Interactive services often show wide variability in service
demand; typically, most requests are short but a few long requests
may run for much longer. Services can manage tail latency by giving
extra resources to long requests and controlling resource usage of
short requests. This is challenging because (1) service demand is
unknown when requests arrive; (2) blindly giving extra resources to
all requests quickly oversubscribes resources; and (3) giving extra
resources to the numerous short requests will not improve tail latency.

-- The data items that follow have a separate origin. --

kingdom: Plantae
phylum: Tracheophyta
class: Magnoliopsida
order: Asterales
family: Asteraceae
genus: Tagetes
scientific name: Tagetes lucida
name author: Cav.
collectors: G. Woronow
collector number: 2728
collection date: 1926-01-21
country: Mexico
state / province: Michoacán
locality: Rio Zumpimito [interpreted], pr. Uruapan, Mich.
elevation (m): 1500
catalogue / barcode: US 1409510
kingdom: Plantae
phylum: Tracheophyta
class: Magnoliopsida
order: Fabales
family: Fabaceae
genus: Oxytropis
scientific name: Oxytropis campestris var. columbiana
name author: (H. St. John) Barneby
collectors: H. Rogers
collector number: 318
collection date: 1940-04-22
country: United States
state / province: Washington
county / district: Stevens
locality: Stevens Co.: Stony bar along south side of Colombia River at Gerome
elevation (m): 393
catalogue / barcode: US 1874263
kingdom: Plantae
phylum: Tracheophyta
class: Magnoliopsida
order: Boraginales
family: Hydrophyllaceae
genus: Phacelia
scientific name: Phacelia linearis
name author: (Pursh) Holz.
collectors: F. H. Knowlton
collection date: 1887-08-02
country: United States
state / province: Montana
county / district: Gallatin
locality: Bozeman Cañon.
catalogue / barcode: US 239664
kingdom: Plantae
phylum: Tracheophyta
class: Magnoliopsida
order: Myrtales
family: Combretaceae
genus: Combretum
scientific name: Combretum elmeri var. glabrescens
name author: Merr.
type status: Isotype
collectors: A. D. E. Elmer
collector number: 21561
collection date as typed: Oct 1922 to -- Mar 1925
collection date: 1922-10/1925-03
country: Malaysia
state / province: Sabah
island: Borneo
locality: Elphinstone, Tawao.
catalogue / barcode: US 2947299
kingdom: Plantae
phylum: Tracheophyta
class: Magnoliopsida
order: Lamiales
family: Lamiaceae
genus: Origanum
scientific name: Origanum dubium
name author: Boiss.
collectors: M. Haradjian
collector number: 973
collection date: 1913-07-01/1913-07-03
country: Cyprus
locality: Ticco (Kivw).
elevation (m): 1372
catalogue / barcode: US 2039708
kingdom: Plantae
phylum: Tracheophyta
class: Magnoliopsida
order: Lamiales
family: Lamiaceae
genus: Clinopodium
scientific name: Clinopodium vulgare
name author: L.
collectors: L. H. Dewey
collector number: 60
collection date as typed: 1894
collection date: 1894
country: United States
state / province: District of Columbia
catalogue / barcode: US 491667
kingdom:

In this thesis, we propose judicious usage of parallelization and
scheduling to manage tail latency in interactive services. First,
we introduce Few-to-Many (FM) incremental parallelization, which
dynamically increases parallelism to utilize idle cores for reducing
tail latency. FM uses request service demand profiles and hardware
parallelism in an offline phase to compute a policy, represented as
an interval table, which specifies when and how much software
parallelism to add. At runtime, FM adds parallelism as specified by
the interval table indexed by dynamic system load and request execution
time progress. The longer a request executes, the more parallelism
FM adds. Second, we propose exploiting emerging heterogeneous
processors with fast cores and energy-efficient slow cores on the
same chip. We introduce Adaptive Slow-to-Fast (A2SF) optimization
algorithm, which gives powerful cores to long requests by migrating
requests from slow to fast cores. We configure threshold-based
migration policies using control theory to optimize a range of
performance and energy objectives.
We evaluate FM and A2SF in Lucene, an open-source enterprise
search engine, and Bing, a commercial Web search engine.
Our results show that FM and A2SF can significantly improve tail
latency. In addition, our results show that A2SF can significantly
reduce energy consumption for specific target tail latency.
These results show that FM and A2SF are powerful strategies for
managing tail latency in interactive services.